Trata-se de um julgamento antecipado por parte da mídia e conseqüentemente da população brasileira. Há notícias de que uma equipe de reportagem de uma emissora tentou invadir o apartamento onde mora Alexandre Jatobá, pai de Anna Carolina Jatobá. Além disso outras pessoas tentaram invadir o edifício onde os suspeitos se encontram, fazendo ainda, ameaças como a do bilhete ao lado. Estão no seu direito? Certamente que não.
Analisando a questão pelo lado emocional, esse crime é revoltante, contudo não é a imprensa, nem a população que devem julgar sumariamente estas pessoas.
No aspecto jurídico, enquanto a Justiça não condená-los, ambos são inocentes. Não estou aqui querendo afirmar que os dois estão sendo injustiçados, longe disso, mas uma coisa posso afirmar com certeza: Alexandre Nardoni e Anna Carolina, pai e madrasta de Isabela, respectivamente, nem precisam sentar no banco dos réus para ouvir a sentença. Já estão condenados! Depois de tanta exploração sobre o assunto, não existe a mínima possibilidade dos futuros jurados levarem em conta os argumentos da defesa durante o Tribunal do Júri. A convicção destes já estará formada, não só em decorrência da brutalidade do crime, que sem dúvida chocou a todos, mas também em função da exploração desmedida pela imprensa brasileira. Até em programas como o apresentado por Ana Maria Braga estão tratando do assunto de maneira intensa. Tudo em nome de alguns pontinhos a mais no IBOPE e do conseqüente retorno financeiro que isso proporciona.
Obviamente que o papel da imprensa numa democracia é fundamental, contudo, há limites que na minha opinião não vem sendo observados, principalmente pelas televisões, na cobertura do caso.

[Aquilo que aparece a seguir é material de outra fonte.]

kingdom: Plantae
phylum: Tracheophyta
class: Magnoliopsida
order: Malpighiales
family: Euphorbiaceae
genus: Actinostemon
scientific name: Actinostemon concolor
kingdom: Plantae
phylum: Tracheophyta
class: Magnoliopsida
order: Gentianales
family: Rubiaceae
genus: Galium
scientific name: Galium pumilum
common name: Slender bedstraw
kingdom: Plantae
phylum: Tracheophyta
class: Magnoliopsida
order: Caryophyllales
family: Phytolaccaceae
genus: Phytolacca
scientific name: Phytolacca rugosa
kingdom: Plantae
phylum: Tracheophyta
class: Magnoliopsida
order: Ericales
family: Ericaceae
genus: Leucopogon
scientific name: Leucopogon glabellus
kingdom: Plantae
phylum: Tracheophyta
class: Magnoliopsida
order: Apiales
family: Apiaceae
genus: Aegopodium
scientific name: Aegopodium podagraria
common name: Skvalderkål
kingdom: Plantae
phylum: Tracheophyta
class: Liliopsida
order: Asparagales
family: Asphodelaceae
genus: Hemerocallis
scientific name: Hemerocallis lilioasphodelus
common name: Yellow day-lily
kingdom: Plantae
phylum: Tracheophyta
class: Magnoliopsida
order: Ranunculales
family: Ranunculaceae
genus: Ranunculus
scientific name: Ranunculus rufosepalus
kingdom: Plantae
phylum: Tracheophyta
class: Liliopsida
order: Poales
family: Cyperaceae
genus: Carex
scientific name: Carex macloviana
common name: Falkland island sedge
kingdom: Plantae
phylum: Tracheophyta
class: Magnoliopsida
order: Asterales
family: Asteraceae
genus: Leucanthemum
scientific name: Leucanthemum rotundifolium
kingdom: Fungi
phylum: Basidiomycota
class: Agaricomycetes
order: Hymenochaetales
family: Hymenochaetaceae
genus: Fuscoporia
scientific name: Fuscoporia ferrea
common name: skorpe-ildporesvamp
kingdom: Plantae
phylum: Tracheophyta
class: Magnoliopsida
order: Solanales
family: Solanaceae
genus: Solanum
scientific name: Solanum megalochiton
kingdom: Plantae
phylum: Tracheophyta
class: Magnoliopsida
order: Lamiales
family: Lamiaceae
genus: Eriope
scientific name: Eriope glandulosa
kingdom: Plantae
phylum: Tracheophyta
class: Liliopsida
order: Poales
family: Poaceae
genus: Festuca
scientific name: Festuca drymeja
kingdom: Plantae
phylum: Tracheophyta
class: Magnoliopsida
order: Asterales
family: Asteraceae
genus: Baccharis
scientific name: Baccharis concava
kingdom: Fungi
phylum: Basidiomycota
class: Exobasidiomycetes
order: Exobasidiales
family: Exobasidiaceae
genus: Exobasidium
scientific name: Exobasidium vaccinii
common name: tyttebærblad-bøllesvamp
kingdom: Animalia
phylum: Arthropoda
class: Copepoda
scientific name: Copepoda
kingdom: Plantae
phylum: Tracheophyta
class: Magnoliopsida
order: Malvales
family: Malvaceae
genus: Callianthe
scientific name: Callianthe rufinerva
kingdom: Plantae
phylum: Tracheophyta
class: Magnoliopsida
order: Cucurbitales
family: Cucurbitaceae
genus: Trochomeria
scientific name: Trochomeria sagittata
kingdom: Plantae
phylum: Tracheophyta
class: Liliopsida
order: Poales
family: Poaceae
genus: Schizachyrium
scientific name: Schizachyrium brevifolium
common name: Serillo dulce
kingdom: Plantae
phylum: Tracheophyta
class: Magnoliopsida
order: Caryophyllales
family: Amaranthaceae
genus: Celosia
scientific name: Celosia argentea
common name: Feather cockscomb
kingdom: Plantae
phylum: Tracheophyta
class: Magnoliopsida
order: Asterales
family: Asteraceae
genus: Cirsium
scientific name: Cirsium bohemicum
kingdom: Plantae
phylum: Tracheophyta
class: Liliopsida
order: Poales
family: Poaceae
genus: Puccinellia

Além disso, a repetição incessante do tema tem chamado a atenção de crianças, como meu filho de 6 anos, que fica grudado na TV a cada chamada ou matéria sobre o caso. O que passa na cabeça de uma criança sobre o assunto? Como explicar que o principal suspeito é o próprio pai da menina? Em sua cabeça, o pai é aquela figura que transmite segurança, proteção e amor. E no caso presente esta imagem é totalmente inversa. Tratei de explicar, resumida e superficialmente, o que ocorreu e a partir de então tento desviar sua atenção para coisas mais interessantes para uma criança com essa idade!
Todos queremos que os culpados pelo crime sejam punidos, mas tudo deve ser na forma da lei, ou seja, a condenação, a punição deve ser dada pela Justiça. Ninguém mais tem esse poder!
Portanto, conforme nossas leis, este casal é inocente até o trânsito em julgado da sentença condenatória!